So you've already shown that $k[t] \subseteq \bar R$. You also know that $R \subseteq k[t]$, which implies that $\bar R \subseteq \overline{k[t]}$. Therefore, as Rene pointed out, it only remains to show that $\overline{k[t]} = k[t]$, i.e. it only remains to show that $k[t]$ is integrally closed in its field of fractions.
In fact, any unique factorization domain is integrally closed in its field of fractions. And since $k[t]$ is a UFD, this solves your problem.

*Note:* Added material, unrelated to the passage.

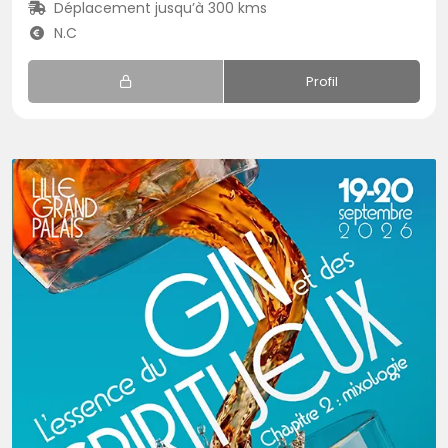
Déplacement jusqu’à 300 kms
N.C
Profil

To prove my claim, suppose $R$ is a UFD and ${\rm Frac}(R)$ is its field of fractions. Suppose $x \in {\rm Frac}(R)$ obeys an equation of the form
$$ x^n + a_{n-1} x^{n-1} + \dots + a_1 x + a_0 =0,$$
where each $a_i$ is in $R$. Since $R$ is a UFD, $x$ can be written as a fraction of the form $x = u /v$, where $u, v \in R$ have no common irreducible factors. By clearing denominators, we get an equation of the form
$$ u^n = - v \left( a_{n-1}u^{n-1} + \dots +a_1 u v^{n-2} + a_0 v^{n-1} \right) = 0,$$
which implies that $v$ divides $u^n$. But $u$ and $v$ have no common irreducible factors, so the only possibility is that $v$ is a unit, which implies that $x \in R$.